ANDY SEWER: It seems like you're more open about doing a deal in China than in previous conversations.
WARREN BUFFETT: I don't think so.
ANDY SEWER: No?
WARREN BUFFETT: No.
ANDY SEWER: It's out there.
WARREN BUFFETT: I'm open. Yeah. We made two decent-sized stock acquisitions there, and that worked out fine.
ANDY SEWER: Those are?
WARREN BUFFETT: Well, PetroChina and DYD.
ANDY SEWER: DYD, yeah.
WARREN BUFFETT: DYD was Charlie's. But Charlie's very well-versed on China.
ANDY SEWER: Right. The US trade deficit has been widening and, of course, a lot of that has to do with our trade with China. Is that something that worries you?
WARREN BUFFETT: Well, I wrote an article about it for "Fortune" and the trade situation many years ago and when our deficit got to be large in relation to GDP. I don't think it's essential to have a trade balance. But I think that, if a trade deficit gets large, and it looks like you have no way out from it, that can be a real problem over time.
You're shipping little pieces of paper to the rest of the world, and they're shipping you goods. People are working making underwear or shoes someplace, and they get little pieces of paper from us. And it gets very tempting, if you've done that enough, to make sure that those little pieces of paper aren't worth very much over time when they want to cash them for something.
We don't have any problem running trade deficits. But if we ran really large ones, and we sort of worked ourselves into a box, where we didn't really have a solution to get those numbers down, it could be a problem. And I wrote about it one time. It's kind of a nice thing, actually. Wouldn't you like to have something where you just send out little pieces of paper, and somebody could supply you with their food?
ANDY SEWER: I'm living it.
WARREN BUFFETT: Right.
ANDY SEWER: Exactly.
WARREN BUFFETT: We call them credit cards.

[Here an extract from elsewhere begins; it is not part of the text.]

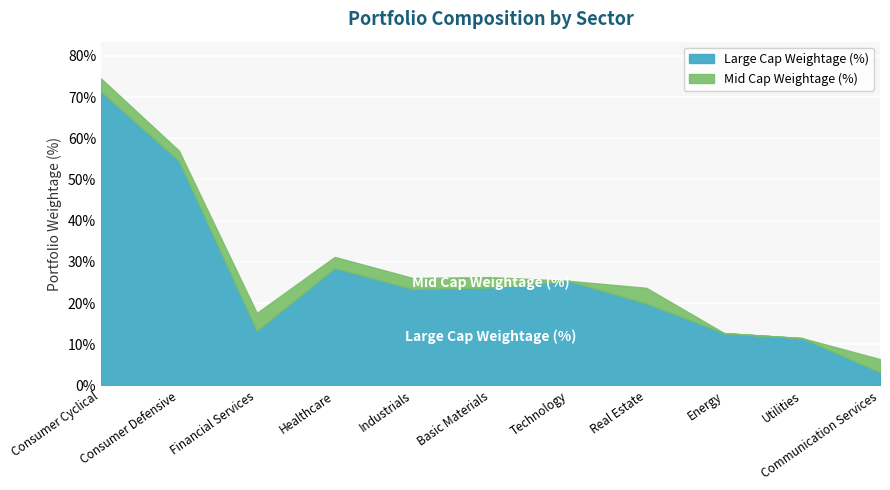

True or false: Large Cap Weightage (%) has a value of 0.0 at Energy.

False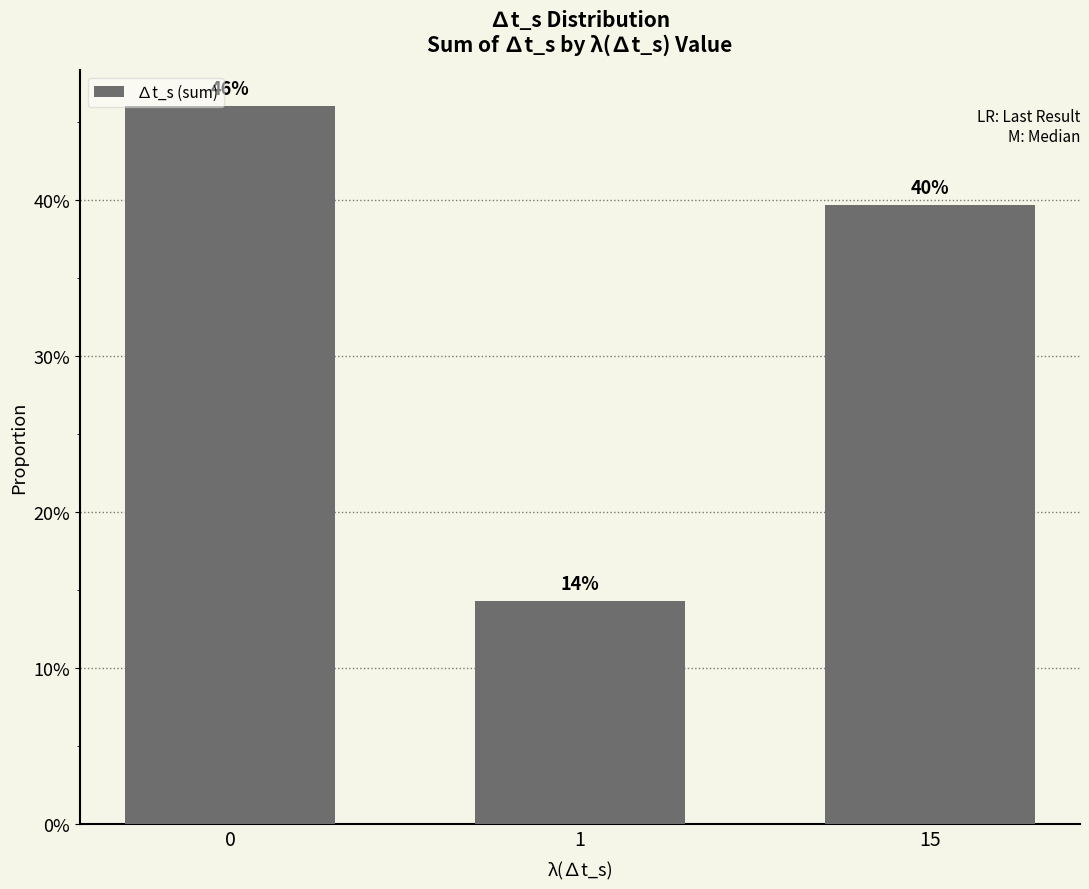

Reading left to right, what are all the values shown in this chart?

0=0.5	1=0.1	15=0.4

ANDY SEWER: Exactly. Yes. OK, and last question. China is facing its slowest growth in nearly three decades. The leadership there lowered the targets, I think, to around 6.5%, 6%. Are you concerned about this slowing growth and the impact on global markets?
WARREN BUFFETT: Well, I don't worry about it in terms of global markets. China is going to grow a lot over time. When you think of what's happened-- was it in 1949-- but there's been nothing really like it. You had 20% of the world's population at that time perhaps, and it really hadn't remotely achieved their potential.
They had intellectual capacity. They had decent soil, all kinds of things. And what's happened there is almost beyond belief. And that game's not over, but we've had incredible developments in the United States. Real GDP per capita is six times what it was the day I was born in the United States-- six times. And we thought we were a pretty evolved country then and everything.
My parents wouldn't have believe it. They would have thought, this kid has really got it made being born in the United States. And it was true. We had this tailwind, and China's had a hurricane behind it in recent decades.
ANDY SEWER: In a good way.
WARREN BUFFETT: Absolutely.
ANDY SEWER: Because you were comparing it to the tailwind of the hurricane at their back.
WARREN BUFFETT: Yeah, at their back. And they have found a way of life that is dramatically different than existed for the billion. There was a billion then, maybe a billion, two, or three, whatever it is now. They have changed a country, really, of size that, I don't think, there's ever been anything like it.
We've done it, too, but it took somewhat longer. It was more stretched out. It was a remarkable period, but when you go to-- I first went there in 1995. And then, they regarded it as a miracle. Then I went back 10 years later, and it was a whole different country beyond that.